» Requirement
After finding the line containing "Électricité, Molendo Sakombi." below, please output that line and each following one through the line containing "taux d’accès de", exactly as written.

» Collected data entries

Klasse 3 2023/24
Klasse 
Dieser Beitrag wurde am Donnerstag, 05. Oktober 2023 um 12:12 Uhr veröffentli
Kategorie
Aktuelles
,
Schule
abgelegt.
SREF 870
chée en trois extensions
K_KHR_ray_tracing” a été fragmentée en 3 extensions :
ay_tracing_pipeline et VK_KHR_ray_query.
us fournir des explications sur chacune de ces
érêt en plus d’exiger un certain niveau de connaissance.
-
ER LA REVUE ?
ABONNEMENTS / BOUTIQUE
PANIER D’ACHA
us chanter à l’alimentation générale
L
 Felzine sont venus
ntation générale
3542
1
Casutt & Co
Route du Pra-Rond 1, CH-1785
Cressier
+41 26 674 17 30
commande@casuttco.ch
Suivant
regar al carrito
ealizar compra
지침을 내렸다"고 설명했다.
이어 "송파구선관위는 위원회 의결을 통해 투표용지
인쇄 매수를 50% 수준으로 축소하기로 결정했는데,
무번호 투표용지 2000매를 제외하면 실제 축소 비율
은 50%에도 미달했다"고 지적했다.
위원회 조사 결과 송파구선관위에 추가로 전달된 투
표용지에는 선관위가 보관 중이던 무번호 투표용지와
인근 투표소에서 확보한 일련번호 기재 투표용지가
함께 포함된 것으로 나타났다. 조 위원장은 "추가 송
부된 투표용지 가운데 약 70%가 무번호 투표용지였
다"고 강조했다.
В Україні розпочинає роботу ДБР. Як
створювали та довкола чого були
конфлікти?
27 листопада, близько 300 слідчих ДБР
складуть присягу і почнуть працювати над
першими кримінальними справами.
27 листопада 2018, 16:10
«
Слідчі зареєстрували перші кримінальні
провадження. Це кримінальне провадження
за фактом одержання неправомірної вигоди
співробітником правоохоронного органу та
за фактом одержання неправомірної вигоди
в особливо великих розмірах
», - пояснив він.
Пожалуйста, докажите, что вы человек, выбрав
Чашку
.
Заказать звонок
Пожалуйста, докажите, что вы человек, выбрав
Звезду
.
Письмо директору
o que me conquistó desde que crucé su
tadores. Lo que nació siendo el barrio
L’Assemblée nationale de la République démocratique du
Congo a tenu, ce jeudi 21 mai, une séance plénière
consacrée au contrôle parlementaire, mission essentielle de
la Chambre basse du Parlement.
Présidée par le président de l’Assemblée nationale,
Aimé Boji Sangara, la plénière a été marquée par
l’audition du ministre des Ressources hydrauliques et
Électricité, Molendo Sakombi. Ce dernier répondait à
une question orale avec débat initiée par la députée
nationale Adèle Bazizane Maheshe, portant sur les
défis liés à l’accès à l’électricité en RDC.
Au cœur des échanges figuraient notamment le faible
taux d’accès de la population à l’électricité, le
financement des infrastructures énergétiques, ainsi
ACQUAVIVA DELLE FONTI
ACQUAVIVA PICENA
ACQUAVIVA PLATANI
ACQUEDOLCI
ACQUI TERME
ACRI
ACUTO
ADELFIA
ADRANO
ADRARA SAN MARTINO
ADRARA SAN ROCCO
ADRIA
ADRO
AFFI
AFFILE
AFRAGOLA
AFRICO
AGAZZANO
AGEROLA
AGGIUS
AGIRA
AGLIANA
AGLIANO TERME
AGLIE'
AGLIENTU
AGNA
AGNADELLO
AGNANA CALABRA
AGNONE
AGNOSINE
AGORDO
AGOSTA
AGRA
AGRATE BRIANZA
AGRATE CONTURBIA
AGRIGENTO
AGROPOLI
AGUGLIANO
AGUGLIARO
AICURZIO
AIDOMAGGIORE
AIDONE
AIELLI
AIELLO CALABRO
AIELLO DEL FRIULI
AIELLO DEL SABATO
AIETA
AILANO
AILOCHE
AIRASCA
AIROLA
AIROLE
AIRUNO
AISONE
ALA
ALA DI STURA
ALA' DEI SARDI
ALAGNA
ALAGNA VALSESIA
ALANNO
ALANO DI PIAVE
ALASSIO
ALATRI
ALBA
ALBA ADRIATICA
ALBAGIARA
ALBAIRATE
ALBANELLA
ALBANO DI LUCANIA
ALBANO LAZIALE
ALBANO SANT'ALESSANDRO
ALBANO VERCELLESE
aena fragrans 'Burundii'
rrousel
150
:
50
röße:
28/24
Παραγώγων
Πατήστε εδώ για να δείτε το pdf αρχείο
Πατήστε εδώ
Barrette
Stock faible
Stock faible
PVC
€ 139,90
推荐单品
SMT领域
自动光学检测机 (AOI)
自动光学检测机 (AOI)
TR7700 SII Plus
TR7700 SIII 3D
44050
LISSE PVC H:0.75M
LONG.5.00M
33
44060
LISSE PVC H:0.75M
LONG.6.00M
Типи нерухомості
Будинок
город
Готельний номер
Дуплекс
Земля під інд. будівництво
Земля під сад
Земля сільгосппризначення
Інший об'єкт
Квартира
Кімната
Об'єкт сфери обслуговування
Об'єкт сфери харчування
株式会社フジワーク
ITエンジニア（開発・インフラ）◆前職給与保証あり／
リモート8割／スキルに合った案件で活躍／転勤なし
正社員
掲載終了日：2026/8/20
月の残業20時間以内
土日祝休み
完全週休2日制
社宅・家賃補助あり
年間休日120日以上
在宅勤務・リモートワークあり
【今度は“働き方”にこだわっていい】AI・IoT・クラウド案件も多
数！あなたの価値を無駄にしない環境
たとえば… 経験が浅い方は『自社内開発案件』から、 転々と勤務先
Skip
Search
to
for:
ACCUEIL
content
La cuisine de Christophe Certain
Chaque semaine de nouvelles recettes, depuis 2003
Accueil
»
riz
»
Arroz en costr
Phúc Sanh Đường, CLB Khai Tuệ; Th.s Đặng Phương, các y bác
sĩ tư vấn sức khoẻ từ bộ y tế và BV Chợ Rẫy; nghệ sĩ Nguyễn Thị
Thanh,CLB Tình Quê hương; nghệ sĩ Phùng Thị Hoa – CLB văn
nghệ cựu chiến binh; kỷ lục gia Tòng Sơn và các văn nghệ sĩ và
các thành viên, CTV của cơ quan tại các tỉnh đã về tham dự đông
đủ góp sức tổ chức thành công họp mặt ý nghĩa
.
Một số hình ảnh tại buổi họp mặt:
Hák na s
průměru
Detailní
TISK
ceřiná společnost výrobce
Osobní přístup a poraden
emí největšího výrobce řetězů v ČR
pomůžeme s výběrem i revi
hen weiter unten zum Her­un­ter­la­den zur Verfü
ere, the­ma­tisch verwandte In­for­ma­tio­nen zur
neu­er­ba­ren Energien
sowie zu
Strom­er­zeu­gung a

» Finished exercise
Électricité, Molendo Sakombi. Ce dernier répondait à
une question orale avec débat initiée par la députée
nationale Adèle Bazizane Maheshe, portant sur les
défis liés à l’accès à l’électricité en RDC.
Au cœur des échanges figuraient notamment le faible
taux d’accès de la population à l’électricité, le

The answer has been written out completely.